How does Graeber and Wengrow’s reinterpretation of the arc of history enable us to choose an appropriate course from the present set of precarious “conditions not of our choosing”? Toward the end of the book they write:
Perhaps if our species does endure, and we one day look backwards from this as yet unknowable future, aspects of the remote past that now seem like anomalies—say, bureaucracies that work on a community scale; cities governed by neighbourhood councils; systems of government where women hold a preponderance of formal positions; or forms of land management based on care-taking rather than ownership and extraction—will seem like the really significant breakthroughs, and great stone pyramids or statues more like historical curiosities.

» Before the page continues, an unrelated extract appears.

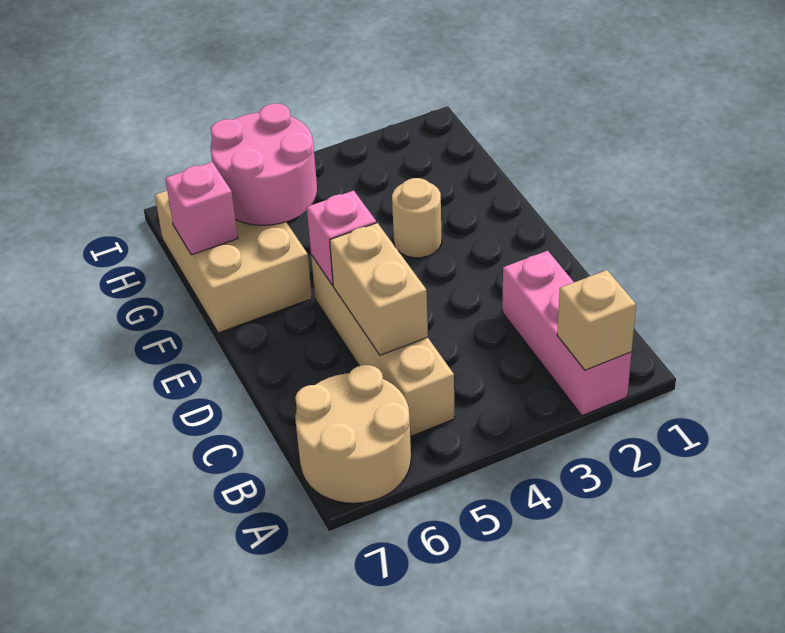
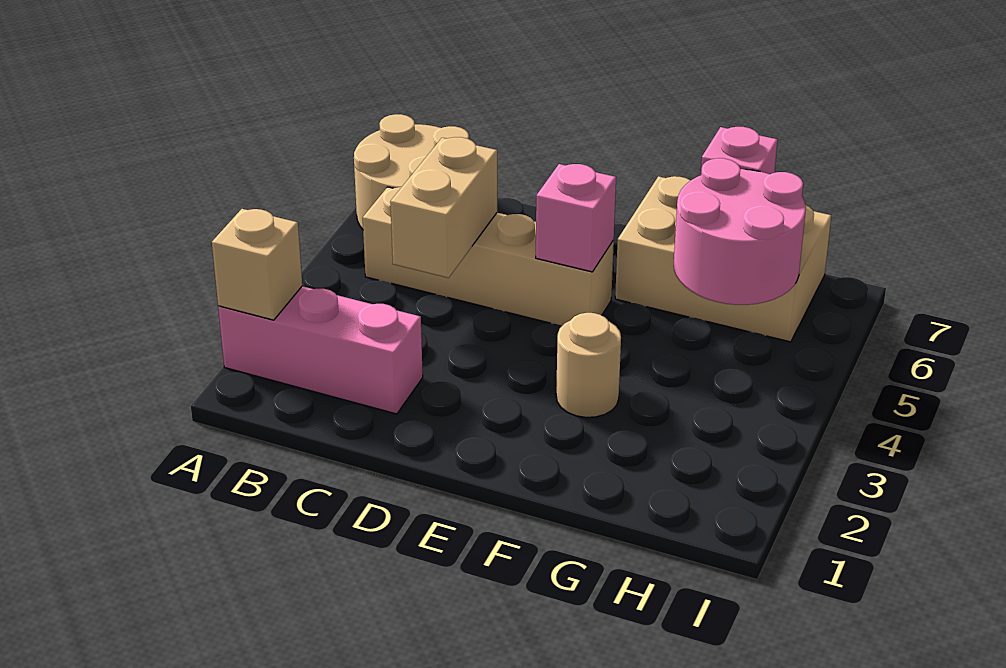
tan 1x2 brick [330,223,428,355] -> tan 1x2 brick turned to [390,137,497,278]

This list of what Graeber and Wengrow call breakthroughs may seem mundane and close to what one might find in some corners of Amsterdam, Stockholm, Rojavan Kurdistan, or the Mayan uplands of Chiapas today. There are other examples, from permaculture and community land trusts to various measures of ecoregional land management (to name a few). When the balance of gravity, however, lies with oil and gas companies, big agriculture, hypermilitarized states, and billions of humans addicted to entertainment spectacles and high-consumption lifestyles, we may need to tease apart more than just “the state” when considering our future. Economic systems, for instance, aren’t dealt with very directly in this book, at least not in the “world-systemic” forms that we find them today. Culture—including ideology, imagination, religion, and so on—is dealt with somewhat better, if also less systematically than “the state.” If Graeber and Wengrow show there is life (a lot of it) outside of “the state,” it should be remembered that they mean a certain kind of state and that other states are possible along with other ways of theorizing them. Developing those alternatives isn’t really the task of the book, which would be better suited to a further, future-oriented volume—and which makes Graeber’s premature death all the more of a loss to everyone. In any case, the larger process of upending the current “conditions not of our choosing,” for all of us, lies ahead.